PLoS One. 2021 Dec 29;16(12):e0261625. doi: 10.1371/journal.pone.0261625. eCollection 2021.
Understanding and identifying the markers and clinical information that are associated with colorectal cancer (CRC) patient survival is needed for early detection and diagnosis. In this work, we aimed to build a simple model using Cox proportional hazards (PH) and random survival forest (RSF) and find a robust signature for predicting CRC overall survival. We used stepwise regression to develop Cox PH model to analyse 54 common differentially expressed genes from three mutations.

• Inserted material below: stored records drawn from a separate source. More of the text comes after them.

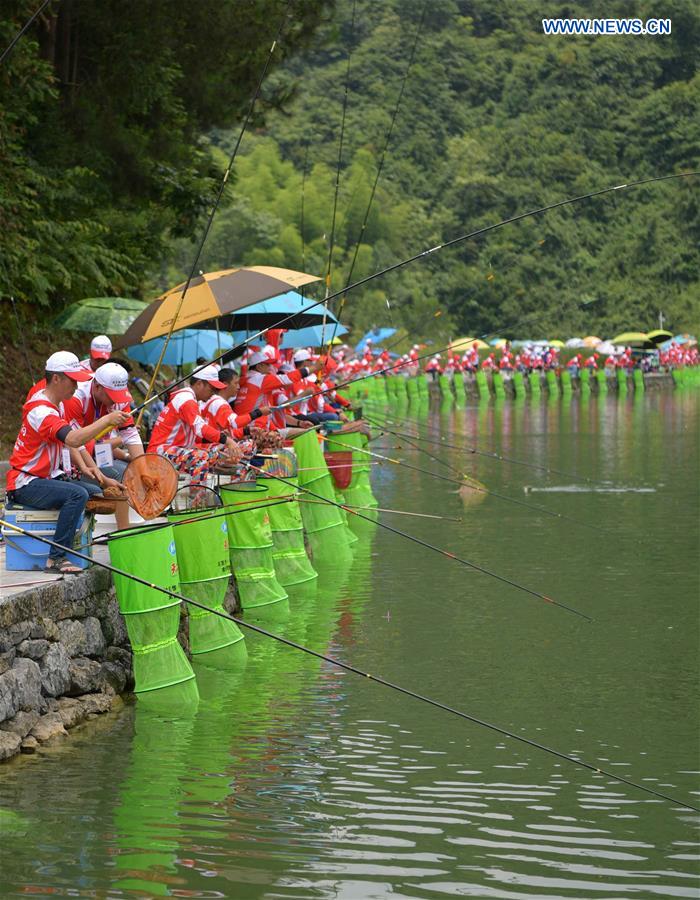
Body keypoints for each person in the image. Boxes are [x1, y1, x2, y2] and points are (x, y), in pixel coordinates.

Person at [6, 351, 129, 574]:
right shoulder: (41, 411)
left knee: (91, 490)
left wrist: (101, 479)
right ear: (56, 378)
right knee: (77, 495)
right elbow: (73, 438)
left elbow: (72, 445)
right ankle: (57, 558)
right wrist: (105, 421)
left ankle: (77, 547)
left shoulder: (59, 405)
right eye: (73, 380)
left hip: (45, 477)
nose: (76, 386)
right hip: (25, 482)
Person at [62, 362, 144, 529]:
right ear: (97, 387)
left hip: (93, 451)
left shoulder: (120, 400)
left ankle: (124, 532)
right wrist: (102, 478)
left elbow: (130, 434)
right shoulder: (76, 398)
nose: (116, 401)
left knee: (131, 472)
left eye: (119, 396)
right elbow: (75, 443)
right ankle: (122, 530)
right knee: (118, 477)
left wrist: (143, 469)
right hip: (67, 452)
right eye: (112, 396)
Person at [147, 364, 242, 486]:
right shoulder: (187, 400)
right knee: (200, 457)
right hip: (159, 452)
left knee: (215, 453)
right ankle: (197, 498)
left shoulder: (189, 398)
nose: (213, 393)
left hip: (174, 450)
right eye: (211, 389)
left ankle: (216, 484)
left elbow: (195, 435)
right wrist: (227, 440)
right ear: (199, 384)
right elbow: (201, 429)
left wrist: (218, 440)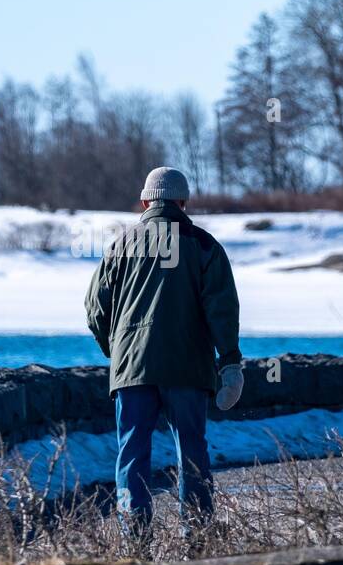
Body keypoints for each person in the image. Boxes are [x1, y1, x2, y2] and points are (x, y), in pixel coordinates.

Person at [84, 166, 243, 544]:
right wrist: (231, 361)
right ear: (183, 202)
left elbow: (95, 309)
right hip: (188, 368)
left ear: (144, 202)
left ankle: (135, 538)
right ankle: (198, 535)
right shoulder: (204, 245)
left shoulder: (121, 246)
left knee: (132, 450)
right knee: (191, 449)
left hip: (132, 370)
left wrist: (118, 351)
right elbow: (222, 310)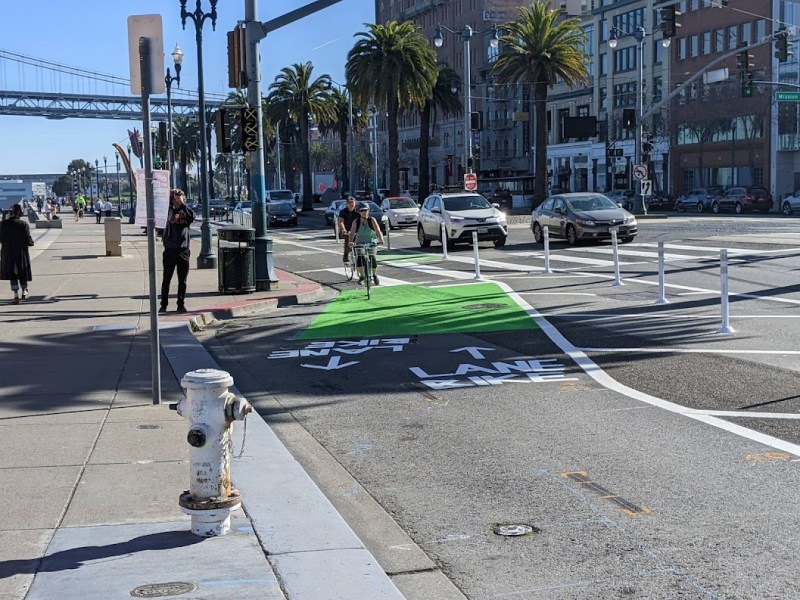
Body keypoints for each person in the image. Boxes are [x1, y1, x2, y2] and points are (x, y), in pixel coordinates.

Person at [159, 188, 194, 314]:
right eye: (174, 198)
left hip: (183, 250)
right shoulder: (168, 211)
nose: (177, 200)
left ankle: (181, 304)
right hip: (169, 250)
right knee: (166, 279)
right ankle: (163, 305)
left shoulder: (185, 210)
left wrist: (182, 204)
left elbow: (191, 217)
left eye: (179, 197)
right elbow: (166, 218)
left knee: (182, 280)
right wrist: (170, 200)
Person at [0, 204, 34, 304]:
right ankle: (24, 290)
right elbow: (28, 239)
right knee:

RSF is applied using log-rank and log-rank-score based on 5000 survival trees, and therefore, variables important obtained to find the genes that are most influential for CRC survival. We compared the predictive performance of the Cox PH model and RSF for early CRC detection and diagnosis. The results indicate that SLC9A8, IER5, ARSJ, ANKRD27, and PIPOX genes were significantly associated with the CRC overall survival. In addition, age, sex, and stages are also affecting the CRC overall survival. The RSF model using log-rank is better than log-rank-score, while log-rank-score needed more trees to stabilize. Overall, the imputation of missing values enhanced the model's predictive performance. In addition, Cox PH predictive performance was better than RSF.
了解和识别与结直肠癌(CRC)患者生存相关的标志物和临床信息,对于早期检测和诊断至关重要。在这项工作中,我们旨在使用 Cox 比例风险(PH)和随机生存森林(RSF)构建一个简单的模型,并找到用于预测 CRC 总生存的稳健特征。我们使用逐步回归方法来开发 Cox PH 模型,以分析来自三种突变的 54 个常见差异表达基因。RSF 使用基于 5000 棵生存树的对数秩和对数秩评分进行应用,因此可以获得重要的变量来寻找对 CRC 生存最有影响的基因。我们比较了 Cox PH 模型和 RSF 用于早期 CRC 检测和诊断的预测性能。结果表明,SLC9A8、IER5、ARSJ、ANKRD27 和 PIPOX 基因与 CRC 总生存显著相关。此外,年龄、性别和分期也会影响 CRC 的总生存。使用对数秩的 RSF 模型比对数秩评分要好,而对数秩评分需要更多的树来稳定。总体而言,缺失值的插补提高了模型的预测性能。此外,Cox PH 的预测性能优于 RSF。